▶ [Required work] Reproduce every line below word for word, leaving out the pictures.

Stored data
>> begin
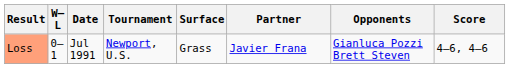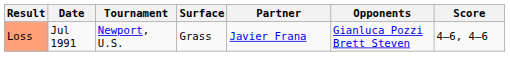- column: W–L | 0–1
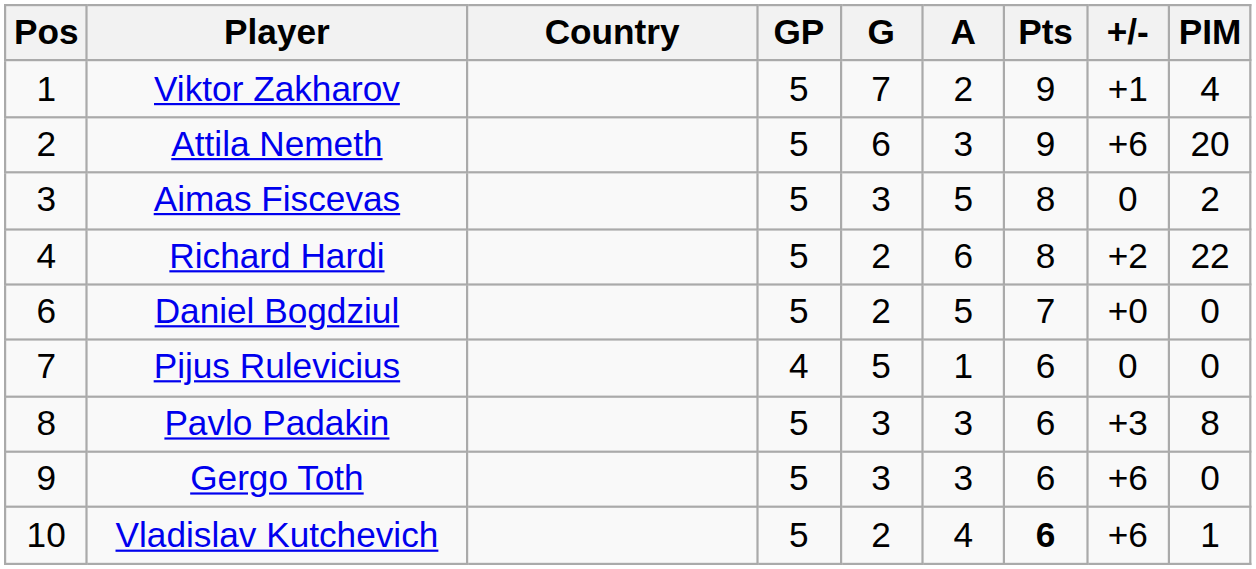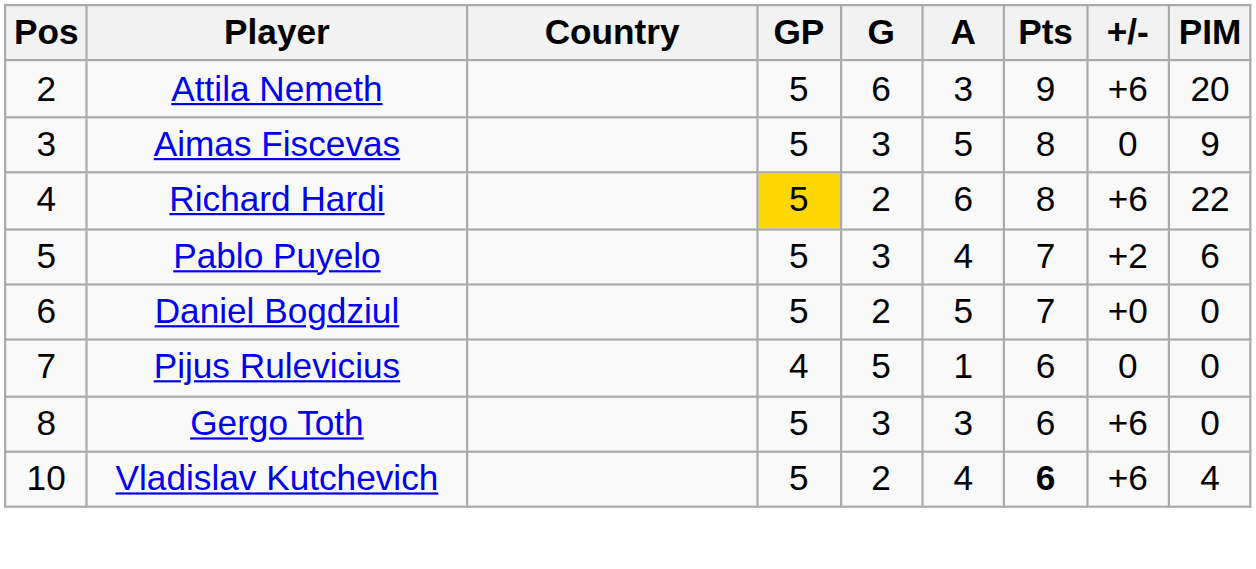- row: 1 | Viktor Zakharov | 5 | 7 | 2 | 9 | +1 | 4
Aimas Fiscevas | PIM: 2 -> 9
Richard Hardi | GP: no background -> gold background
Richard Hardi | +/-: +2 -> +6
+ row: 5 | Pablo Puyelo | 5 | 3 | 4 | 7 | +2 | 6
- row: 8 | Pavlo Padakin | 5 | 3 | 3 | 6 | +3 | 8
Gergo Toth | Pos: 9 -> 8
Vladislav Kutchevich | PIM: 1 -> 4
>> end
▶ [Result]
- column: W–L | 0–1
- row: 1 | Viktor Zakharov | 5 | 7 | 2 | 9 | +1 | 4
Aimas Fiscevas | PIM: 2 -> 9
Richard Hardi | GP: no background -> gold background
Richard Hardi | +/-: +2 -> +6
+ row: 5 | Pablo Puyelo | 5 | 3 | 4 | 7 | +2 | 6
- row: 8 | Pavlo Padakin | 5 | 3 | 3 | 6 | +3 | 8
Gergo Toth | Pos: 9 -> 8
Vladislav Kutchevich | PIM: 1 -> 4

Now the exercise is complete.